By DeLila Bergan, JD, MA, HEC-C ~
It’s 2:00 A.M. when the phone rings. I answer it, groggily.
The voice on the line asks if I know Mr. Wallace. I do, but why is anyone asking me? Mr. Wallace is my former father-in-law. His late son and I divorced more than 20 years ago, and I have not seen the senior Mr. Wallace for longer than that.
“Mr. Wallace is in the ER,” the voice says. “It appears he suffered a cardiac arrest. He is unconscious and in serious condition. Do you want us to enter a DNR (do not resuscitate) order?”
I should not be the one making this decision, and I certainly have no idea what’s wrong with him or what he would want me to do.
“But ma’am,” the voice persists, “you are listed as the agent under his health care power of attorney on file with this hospital. You are his surrogate decision-maker. We need a decision from you now.”
This woman is in an impossible situation. Does Mr. Wallace truly intend for his former daughter-in-law to make medical decisions for him when he cannot, even though he has not seen her in many years? Or did he merely forget to update his Power of Attorney when she and his son divorced? Did he ever prepare an Advance Directive, setting out his wishes for care? If so, he neither shared that document nor discussed his wishes with his former daughter-in-law.
As one might imagine, this woman feels wholly lost regarding Mr. Wallace’s desires for end-of-life care. She had no idea he designated her to make decisions for him.
Something went terribly wrong here.
There are times when critical medical decisions for ourselves or our loved ones will fall into our hands. We optimistically assume we will be the ones making those choices.
But what if, like Mr. Wallace, we’re unconscious, under sedation, or have dementia and are unable to discuss the situation with the doctors and render a decision?
If this were you, and doctors needed a critical decision urgently, have you appointed someone who will make these medical decisions if you are incapacitated, and more importantly, does this person know what you want?

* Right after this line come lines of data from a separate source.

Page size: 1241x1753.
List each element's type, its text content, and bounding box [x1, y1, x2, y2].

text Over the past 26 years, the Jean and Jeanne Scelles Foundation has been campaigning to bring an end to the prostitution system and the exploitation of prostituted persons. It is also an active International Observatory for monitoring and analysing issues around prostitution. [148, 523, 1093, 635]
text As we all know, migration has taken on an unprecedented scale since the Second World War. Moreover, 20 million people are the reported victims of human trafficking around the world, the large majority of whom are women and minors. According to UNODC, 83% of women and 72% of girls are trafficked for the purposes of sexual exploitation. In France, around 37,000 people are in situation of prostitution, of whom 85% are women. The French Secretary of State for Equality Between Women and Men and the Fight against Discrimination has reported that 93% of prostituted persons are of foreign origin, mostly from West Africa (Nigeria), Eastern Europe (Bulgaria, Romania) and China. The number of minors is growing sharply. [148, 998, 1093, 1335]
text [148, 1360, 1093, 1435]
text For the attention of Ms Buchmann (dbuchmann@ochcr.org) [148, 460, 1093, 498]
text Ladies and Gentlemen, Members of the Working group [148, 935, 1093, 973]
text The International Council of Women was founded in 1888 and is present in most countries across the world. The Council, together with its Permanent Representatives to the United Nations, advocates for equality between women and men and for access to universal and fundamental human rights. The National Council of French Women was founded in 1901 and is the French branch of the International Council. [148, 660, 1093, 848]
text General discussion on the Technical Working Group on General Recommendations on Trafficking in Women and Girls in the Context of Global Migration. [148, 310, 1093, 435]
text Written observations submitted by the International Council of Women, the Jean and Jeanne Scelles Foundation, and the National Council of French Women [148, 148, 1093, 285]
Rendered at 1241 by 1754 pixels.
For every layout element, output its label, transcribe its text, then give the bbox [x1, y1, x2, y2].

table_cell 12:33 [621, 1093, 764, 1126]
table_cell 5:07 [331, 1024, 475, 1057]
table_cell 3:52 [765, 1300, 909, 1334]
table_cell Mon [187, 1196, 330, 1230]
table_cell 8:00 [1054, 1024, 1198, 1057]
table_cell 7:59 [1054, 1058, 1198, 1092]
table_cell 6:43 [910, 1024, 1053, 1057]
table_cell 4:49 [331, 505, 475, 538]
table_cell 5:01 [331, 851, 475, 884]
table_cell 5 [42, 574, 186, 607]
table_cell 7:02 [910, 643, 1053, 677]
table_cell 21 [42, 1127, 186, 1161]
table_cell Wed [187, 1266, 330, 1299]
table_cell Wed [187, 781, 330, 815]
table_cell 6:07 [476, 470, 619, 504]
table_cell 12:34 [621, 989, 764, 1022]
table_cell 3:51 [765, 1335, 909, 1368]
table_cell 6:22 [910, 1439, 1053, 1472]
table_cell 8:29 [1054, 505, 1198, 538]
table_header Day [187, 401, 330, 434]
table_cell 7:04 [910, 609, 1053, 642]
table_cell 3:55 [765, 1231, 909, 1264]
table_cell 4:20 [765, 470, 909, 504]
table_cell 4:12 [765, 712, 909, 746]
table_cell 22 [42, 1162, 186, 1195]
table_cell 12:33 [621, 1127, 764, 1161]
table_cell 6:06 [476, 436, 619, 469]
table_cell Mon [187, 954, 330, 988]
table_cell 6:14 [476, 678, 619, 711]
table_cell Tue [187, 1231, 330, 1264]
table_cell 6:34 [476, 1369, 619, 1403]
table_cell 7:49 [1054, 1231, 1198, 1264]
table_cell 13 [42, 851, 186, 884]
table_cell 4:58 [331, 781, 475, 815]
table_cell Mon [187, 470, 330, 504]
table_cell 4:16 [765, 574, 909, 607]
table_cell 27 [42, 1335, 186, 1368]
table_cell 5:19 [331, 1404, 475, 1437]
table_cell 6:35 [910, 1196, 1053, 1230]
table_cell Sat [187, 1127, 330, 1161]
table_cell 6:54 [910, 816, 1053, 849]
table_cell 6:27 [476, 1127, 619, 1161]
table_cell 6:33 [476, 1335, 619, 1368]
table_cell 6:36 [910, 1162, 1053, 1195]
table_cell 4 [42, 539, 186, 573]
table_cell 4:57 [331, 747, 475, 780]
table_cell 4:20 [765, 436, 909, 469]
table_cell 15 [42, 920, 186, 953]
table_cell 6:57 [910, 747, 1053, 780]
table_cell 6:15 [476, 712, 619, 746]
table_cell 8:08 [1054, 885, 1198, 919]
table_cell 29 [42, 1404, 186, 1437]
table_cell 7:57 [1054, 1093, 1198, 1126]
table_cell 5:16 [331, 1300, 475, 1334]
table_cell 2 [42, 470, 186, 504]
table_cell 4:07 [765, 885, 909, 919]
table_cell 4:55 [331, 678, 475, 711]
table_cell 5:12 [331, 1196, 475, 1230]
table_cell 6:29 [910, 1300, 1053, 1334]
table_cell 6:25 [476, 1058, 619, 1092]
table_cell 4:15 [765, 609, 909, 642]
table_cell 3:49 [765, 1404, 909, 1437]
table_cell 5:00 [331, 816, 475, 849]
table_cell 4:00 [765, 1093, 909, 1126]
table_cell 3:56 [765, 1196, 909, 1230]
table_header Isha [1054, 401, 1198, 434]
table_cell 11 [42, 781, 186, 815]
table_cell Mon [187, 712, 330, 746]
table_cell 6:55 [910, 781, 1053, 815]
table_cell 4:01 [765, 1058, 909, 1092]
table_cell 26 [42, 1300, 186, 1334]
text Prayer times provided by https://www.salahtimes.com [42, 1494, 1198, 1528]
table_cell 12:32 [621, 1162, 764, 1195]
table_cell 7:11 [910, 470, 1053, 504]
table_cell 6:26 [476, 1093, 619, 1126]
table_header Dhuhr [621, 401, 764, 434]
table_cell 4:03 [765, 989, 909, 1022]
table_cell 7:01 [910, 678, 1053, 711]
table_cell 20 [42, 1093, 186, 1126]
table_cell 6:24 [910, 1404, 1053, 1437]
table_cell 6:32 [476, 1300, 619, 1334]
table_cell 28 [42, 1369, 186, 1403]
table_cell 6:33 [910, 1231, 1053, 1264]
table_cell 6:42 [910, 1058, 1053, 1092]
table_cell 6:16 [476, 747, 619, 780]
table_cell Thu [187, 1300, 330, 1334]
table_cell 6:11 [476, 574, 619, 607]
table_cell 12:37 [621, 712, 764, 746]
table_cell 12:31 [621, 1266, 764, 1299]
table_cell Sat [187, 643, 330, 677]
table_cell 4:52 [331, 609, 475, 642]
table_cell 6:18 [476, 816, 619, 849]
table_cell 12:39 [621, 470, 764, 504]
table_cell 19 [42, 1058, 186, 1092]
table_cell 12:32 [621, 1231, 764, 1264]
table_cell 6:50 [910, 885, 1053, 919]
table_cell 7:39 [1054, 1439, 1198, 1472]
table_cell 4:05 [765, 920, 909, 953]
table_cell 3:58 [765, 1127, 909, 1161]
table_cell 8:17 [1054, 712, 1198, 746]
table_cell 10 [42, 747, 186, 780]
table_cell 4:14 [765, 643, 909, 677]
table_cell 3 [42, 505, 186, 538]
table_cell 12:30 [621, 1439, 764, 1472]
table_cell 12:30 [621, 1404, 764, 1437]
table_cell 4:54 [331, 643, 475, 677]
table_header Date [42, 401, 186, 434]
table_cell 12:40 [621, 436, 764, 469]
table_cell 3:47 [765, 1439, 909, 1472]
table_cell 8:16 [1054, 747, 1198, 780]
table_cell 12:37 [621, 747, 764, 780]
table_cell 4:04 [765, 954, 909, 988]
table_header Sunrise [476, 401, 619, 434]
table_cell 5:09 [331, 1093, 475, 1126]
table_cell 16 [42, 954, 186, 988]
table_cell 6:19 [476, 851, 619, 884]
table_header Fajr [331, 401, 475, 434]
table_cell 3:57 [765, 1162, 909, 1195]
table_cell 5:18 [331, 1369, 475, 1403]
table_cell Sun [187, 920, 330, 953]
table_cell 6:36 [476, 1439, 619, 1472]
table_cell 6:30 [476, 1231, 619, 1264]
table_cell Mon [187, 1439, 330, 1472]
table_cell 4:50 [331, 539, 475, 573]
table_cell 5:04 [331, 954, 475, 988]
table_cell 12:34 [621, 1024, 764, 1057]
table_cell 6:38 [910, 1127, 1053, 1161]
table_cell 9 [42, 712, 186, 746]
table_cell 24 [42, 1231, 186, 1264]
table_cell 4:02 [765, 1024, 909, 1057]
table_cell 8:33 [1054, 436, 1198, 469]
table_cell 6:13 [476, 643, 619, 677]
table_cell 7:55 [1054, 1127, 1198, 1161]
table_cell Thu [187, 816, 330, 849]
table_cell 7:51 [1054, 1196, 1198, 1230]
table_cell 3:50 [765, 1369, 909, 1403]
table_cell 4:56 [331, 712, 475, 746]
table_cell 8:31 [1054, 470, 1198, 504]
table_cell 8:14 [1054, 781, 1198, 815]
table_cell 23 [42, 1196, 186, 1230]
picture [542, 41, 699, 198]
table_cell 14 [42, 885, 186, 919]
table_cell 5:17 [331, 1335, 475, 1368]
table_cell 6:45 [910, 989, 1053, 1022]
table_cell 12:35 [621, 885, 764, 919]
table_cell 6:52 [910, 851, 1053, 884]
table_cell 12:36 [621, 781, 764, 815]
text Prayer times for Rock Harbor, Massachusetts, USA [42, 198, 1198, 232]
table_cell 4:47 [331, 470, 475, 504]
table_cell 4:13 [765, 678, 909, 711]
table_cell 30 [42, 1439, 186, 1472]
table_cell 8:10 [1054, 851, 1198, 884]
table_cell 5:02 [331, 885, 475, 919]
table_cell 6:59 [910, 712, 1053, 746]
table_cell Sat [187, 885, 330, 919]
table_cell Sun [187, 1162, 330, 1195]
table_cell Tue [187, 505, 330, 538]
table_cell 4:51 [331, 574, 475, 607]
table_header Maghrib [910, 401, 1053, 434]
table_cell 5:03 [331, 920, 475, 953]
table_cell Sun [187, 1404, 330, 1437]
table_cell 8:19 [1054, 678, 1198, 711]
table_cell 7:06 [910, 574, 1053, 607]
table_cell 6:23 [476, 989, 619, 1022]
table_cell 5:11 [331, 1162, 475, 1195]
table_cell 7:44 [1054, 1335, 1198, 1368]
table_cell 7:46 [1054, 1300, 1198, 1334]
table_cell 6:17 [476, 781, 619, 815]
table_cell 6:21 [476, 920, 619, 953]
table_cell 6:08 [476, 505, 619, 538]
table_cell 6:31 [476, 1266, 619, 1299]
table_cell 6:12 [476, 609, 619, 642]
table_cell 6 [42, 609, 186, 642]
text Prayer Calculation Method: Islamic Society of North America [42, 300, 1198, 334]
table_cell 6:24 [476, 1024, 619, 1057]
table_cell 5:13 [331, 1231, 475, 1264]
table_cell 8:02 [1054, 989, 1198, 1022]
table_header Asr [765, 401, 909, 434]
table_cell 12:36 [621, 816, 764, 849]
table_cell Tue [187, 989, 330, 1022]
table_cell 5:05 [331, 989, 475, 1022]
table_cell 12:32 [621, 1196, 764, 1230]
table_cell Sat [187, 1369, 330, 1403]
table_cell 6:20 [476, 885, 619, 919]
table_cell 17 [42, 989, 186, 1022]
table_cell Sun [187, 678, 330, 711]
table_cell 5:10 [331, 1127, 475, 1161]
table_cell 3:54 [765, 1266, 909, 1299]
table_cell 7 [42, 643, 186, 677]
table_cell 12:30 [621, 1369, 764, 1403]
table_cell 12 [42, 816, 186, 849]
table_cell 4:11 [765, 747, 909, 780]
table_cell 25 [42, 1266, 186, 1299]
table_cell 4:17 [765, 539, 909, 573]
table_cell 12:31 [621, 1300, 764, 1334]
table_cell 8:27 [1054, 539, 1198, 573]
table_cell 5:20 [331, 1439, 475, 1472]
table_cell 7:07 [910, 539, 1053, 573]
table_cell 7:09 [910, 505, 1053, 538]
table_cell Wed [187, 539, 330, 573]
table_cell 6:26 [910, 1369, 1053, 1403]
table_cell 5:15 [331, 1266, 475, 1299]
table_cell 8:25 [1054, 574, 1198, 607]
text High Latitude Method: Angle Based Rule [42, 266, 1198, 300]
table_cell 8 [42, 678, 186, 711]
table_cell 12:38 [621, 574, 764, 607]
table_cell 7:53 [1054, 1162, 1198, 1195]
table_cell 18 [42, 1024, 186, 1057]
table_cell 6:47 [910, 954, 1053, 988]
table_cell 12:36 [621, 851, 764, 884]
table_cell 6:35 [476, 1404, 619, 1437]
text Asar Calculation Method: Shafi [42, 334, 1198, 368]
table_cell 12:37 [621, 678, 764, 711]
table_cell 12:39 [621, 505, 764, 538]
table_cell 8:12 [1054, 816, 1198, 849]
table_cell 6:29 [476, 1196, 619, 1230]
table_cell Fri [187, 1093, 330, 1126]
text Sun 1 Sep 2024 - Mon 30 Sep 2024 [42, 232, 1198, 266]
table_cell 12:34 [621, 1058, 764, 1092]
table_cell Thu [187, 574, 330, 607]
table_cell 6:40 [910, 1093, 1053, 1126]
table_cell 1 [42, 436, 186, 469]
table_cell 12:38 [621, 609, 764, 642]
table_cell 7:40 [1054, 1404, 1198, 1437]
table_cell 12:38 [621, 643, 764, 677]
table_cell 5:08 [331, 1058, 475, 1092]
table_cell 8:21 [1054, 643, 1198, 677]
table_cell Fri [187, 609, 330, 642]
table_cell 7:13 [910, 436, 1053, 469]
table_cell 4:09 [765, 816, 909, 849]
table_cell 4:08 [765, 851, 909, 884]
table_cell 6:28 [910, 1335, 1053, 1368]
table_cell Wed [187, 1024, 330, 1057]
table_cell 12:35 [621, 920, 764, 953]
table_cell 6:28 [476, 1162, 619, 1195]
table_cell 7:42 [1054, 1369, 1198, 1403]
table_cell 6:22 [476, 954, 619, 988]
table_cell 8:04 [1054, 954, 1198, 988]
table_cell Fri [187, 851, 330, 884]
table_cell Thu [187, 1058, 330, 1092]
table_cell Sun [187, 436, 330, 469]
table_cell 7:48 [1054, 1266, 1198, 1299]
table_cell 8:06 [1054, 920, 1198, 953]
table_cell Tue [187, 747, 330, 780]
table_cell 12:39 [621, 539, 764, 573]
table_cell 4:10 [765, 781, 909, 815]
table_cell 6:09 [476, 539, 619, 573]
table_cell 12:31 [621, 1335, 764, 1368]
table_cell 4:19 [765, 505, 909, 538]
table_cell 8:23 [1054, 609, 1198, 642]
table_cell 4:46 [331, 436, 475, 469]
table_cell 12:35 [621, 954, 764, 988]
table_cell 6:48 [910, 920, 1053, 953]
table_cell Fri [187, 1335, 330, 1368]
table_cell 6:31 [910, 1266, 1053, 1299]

Have you told your medical care surrogate what is important to you, what makes you happy, what gives your life meaning? Have your shared your attitudes about resuscitation, ventilators, feeding tubes, surgery, antibiotics, dialysis, chemo/radiation, hospice care, and all those other emotionally fraught procedures surrogates might face?
Mr. Wallace failed to have that conversation with his daughter-in-law. He unintentionally ambushed her with the responsibility to make vital medical decisions for him without providing any guidance regarding how she should go about it.
If you have not appointed someone to make medical decisions for you, you need to do so – and discuss with them your values and your medical wishes. Make the appointment and have this conversation sooner rather than later. Do not procrastinate.
You should not leave your surrogates adrift with all the responsibility, but none of the knowledge they need, to manage your care. That isn’t fair to them.
Provide your surrogate decision-makers with the knowledge and authority to communicate your wishes and instructions to your physicians, rather than asking them to make those hard decisions on their own. You will lift much of the burden from their shoulders and empower them to advocate for you.
In today’s world of physical distancing, you can have that needed talk in-person, with surrogates in your household; by phone, with those further away; or even via e-mail, text, or Zoom.
The method doesn’t matter, but the conversation does.